The blueprints to development, response to the environment, and cellular function are largely the manifestation of distinct gene expression programs controlled by the spatiotemporal activity of cis-regulatory elements. Although biochemical methods for identifying accessible chromatin – a hallmark of cis-regulatory elements – have been developed, approaches capable of measuring and quantifying cis-regulatory activity are only beginning to be realized. Massively Parallel Reporter Assays coupled to chromatin accessibility profiling presents a high-throughput solution for testing the transcription activating capacity of millions of putatively regulatory DNA sequences. However, clear computational pipelines for analyzing these high-throughput sequencing-based reporter assays are lacking. In this protocol, I layout and rationalize a computational framework for the processing and analysis of Assay for Transposase Accessible Chromatin profiling followed by Self-Transcribed Active Regulatory Region sequencing (ATAC-STARR-seq) data from a recent study in Zea mays. The approach described herein can be adapted to other sequencing-based reporter assays and it largely agnostic to the model organism.
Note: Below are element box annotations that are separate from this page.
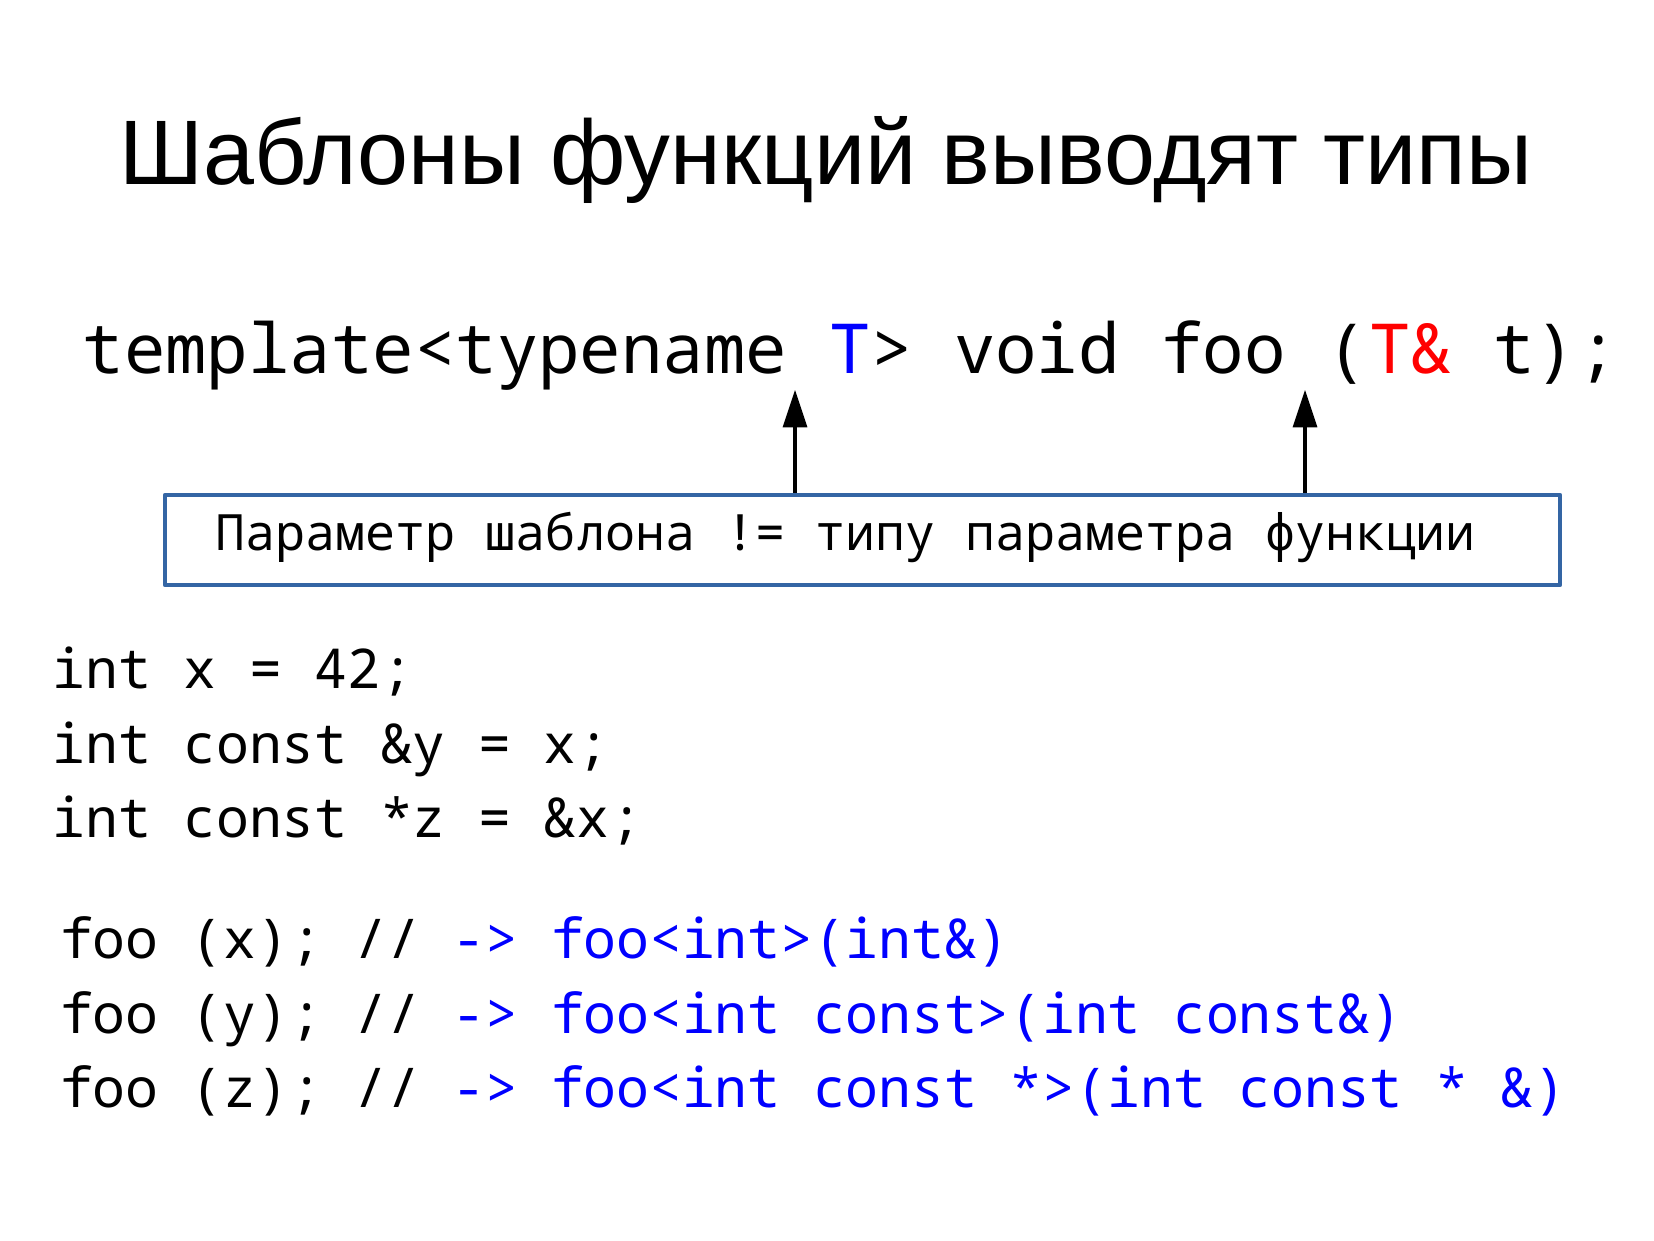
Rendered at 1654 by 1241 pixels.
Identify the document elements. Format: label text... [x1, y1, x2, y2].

list foo (x); // -> foo<int>(int&) foo (y); // -> foo<int const>(int const&) foo (z); // -> foo<int const *>(int const * &) [60, 900, 1606, 1186]
list Параметр шаблона != типу параметра функции [165, 495, 1561, 586]
list int x = 42; int const &y = x; int const *z = &x; [52, 630, 1591, 856]
list template<typename T> void foo (T& t); [82, 300, 1621, 420]
title Шаблоны функций выводят типы [82, 49, 1571, 257]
BWA MEM see install instructions here
SAMtools
BEDtools
SRA-toolkit
fastp
MACS2
UCSC binaries
tabix
IGV
MEME
CrossMap
DeepTools
The computational pipeline uses paired-end sequencing data from an ATAC-STARR-seq experiment performed on maize protoplasts (Ricci et al., 2019). The ATAC-STARR-seq experiment consisted of a DNA input (ATAC-seq library) and a mRNA readout (self-transcribed regulatory regions) to identify genomic regions exhibiting transcription-activating regulatory activity.
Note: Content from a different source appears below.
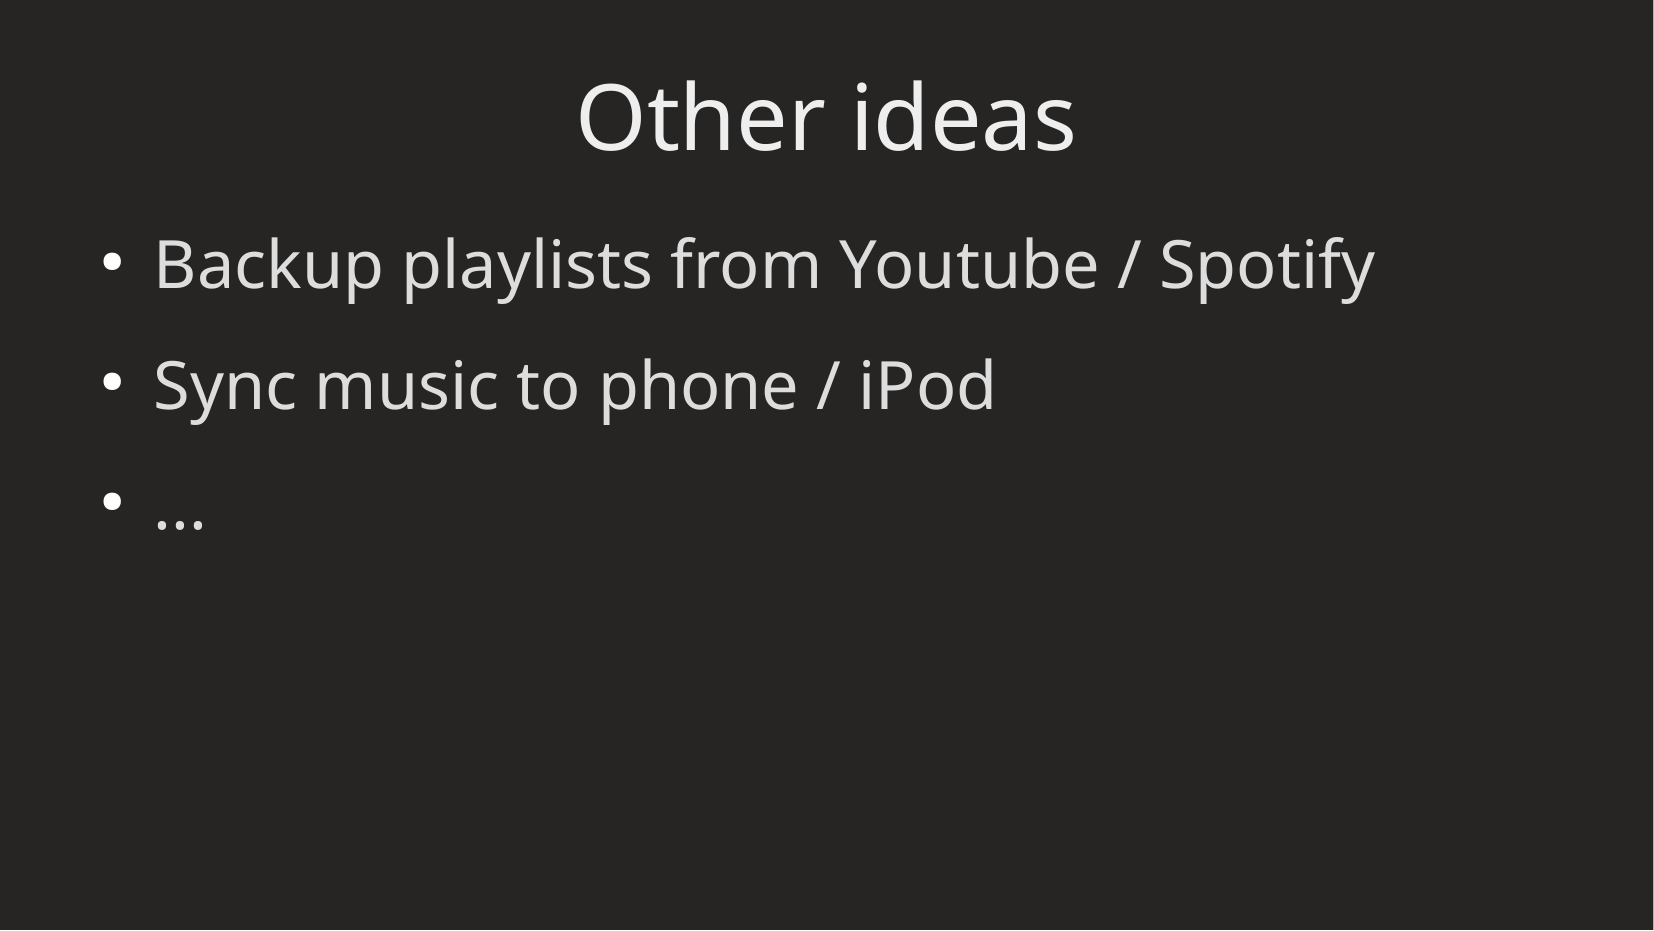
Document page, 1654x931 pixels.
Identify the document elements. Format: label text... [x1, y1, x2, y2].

title Other ideas [82, 37, 1571, 193]
list Backup playlists from Youtube / Spotify Sync music to phone / iPod ... [82, 217, 1571, 758]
Additional details can be found in paper.
- Download data
# set variables and download FASTQ files
mkdir FASTQ_files
cd FASTQ_files
fasterq-dump -o B73_maize_DNA_input.fastq SRR10964904
fasterq-dump -o B73_maize_mRNA_output.fastq SRR10964905
# compress fastq files
pigz *.fastq
# NOT RUN
# Tip: gzip can be used as an alternative to pigz (parallel gzip)
# gzip *.fastq
# download reference data
cd ../
mkdir Genome_Reference
cd Genome_Reference
wget https://download.maizegdb.org/Zm-B73-REFERENCE-NAM-5.0/Zm-B73-REFERENCE-NAM-5.0.fa.gz
wget https://download.maizegdb.org/Zm-B73-REFERENCE-NAM-5.0/Zm-B73-REFERENCE-NAM-5.0_Zm00001eb.1.gff3.gz
# create indices for reference genome FASTA
gunzip Zm-B73-REFERENCE-NAM-5.0.fa.gz
samtools faidx Zm-B73-REFERENCE-NAM-5.0.fa
bwa index Zm-B73-REFERENCE-NAM-5.0.fa
- Trim adapters and remove low quality reads
# run step 1
sbatch step01_trim_raw_reads.sh
- Align and process sequenced reads
# run step 2
sbatch step02_align_STARR_data.sh
- Extract fragments
# run step 3
sbatch step03_extract_fragments.sh
- Call peaks
# run step 4
sbatch step04_call_peaks.sh
- Estimate enhancer activity
# run step 5
sbatch step05_estimate_enhancer_activity.sh
# estimate enhancer activity
cd BED_files/
Rscript Estimate_Enhancer_Activity.R
- Filter noisy STARR peaks using empirical FDR
# run step 6
sbatch step06_create_control_regions.sh
# create directory to contain analysis
cd ../
mkdir 01_Peak_Analysis
cd 01_Peak_Analysis
# map maximum enhancer activity to putative regulatory regions (wdups)
bedtools map -a ../Peak_data/STARR_merged_peaks.bed -b ../BED_files/B73_maize.enhancer_activity.bdg -o max -c 4 > STARR_merged_peaks.enhancer_activity.bed
# map maximum enhancer activity to control
bedtools map -a ../Peak_data/STARR_CONTROL.bed -b ../BED_files/B73_maize.enhancer_activity.bdg -o max -c 4 > STARR_CONTROL.enhancer_activity.bed
# run eFDR filter
Rscript eFDR_Filter_STARR_Peaks.R
- Plot heatmaps
# run step 7
sbatch step07_plot_enhancer_activity.sh
See the paper for a downstream analysis and expected results.